When presented with the text of this law and asked to clarify how the commission’s authority is preempted, the attorney said case law supported his opinion. But, he refused to provide citations for even two court cases to support his claim.  Instead, he said the commission decided not to discuss the matter and thus, the issue is closed.

An open records request revealed an e-mail from the attorney stating the commission chair’s position was that their primary mission is to regulate gambling activity facilities in the state and therefore is not interested in pursuing a smoking policy for casinos.

Whether a primary mission or not, the law is clear in stating a casino licensee “shall be”, not “may be” subject to punitive measures for “any act or failure to act … that is injurious to the public health.” The law stipulation of “shall be” means this is not a discretionary option for the commission, but a mandated requirement to act in the interest of public health.

Commission data indicates over 7,700 employees in Missouri casinos. These employees deserve a safe workplace environment free of air pollutants known to cause heart disease and cancer. Especially when this exposure is so easily prevented!  Sadly, these employees would likely be subjected to retaliation if they spoke up (e.g. have hours cut, be re-assigned to less desirable work shifts, be passed over for raises or promotions, be laid off, etc.).

Thus, they have no voice regarding a totally preventable risk to their health, leaving them the hard choice between a paycheck or their health.

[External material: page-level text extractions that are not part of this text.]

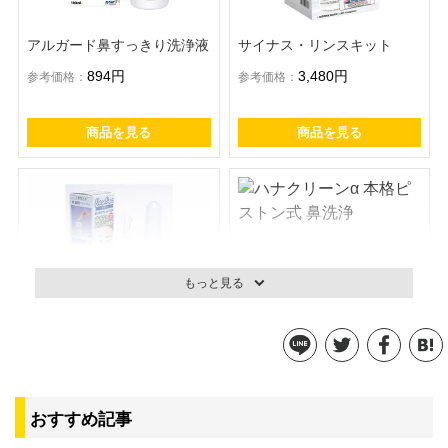
アルガード鼻すっきり洗浄液
サイナス・リンスキット
894円
3,480円
参考価格：
参考価格：
商品を見る
商品を見る
もっと見る
ナサリン 鼻うがい 大人用
ハナクリーンα 本格ピストン
式 鼻洗浄
2,796円
参考価格：
おすすめ記事
5,483円
参考価格：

The commission not only has the statutory authority, but also the statutory mandate to protect the public health. Their dereliction of duty endangers the health of employees and patrons by needlessly exposing them to secondhand smoke, a known cause for heart disease, cancer, respiratory diseases and strokes.

It’s time for them to grow a conscience and require casinos to be smoke-free. Do it just for the health of it.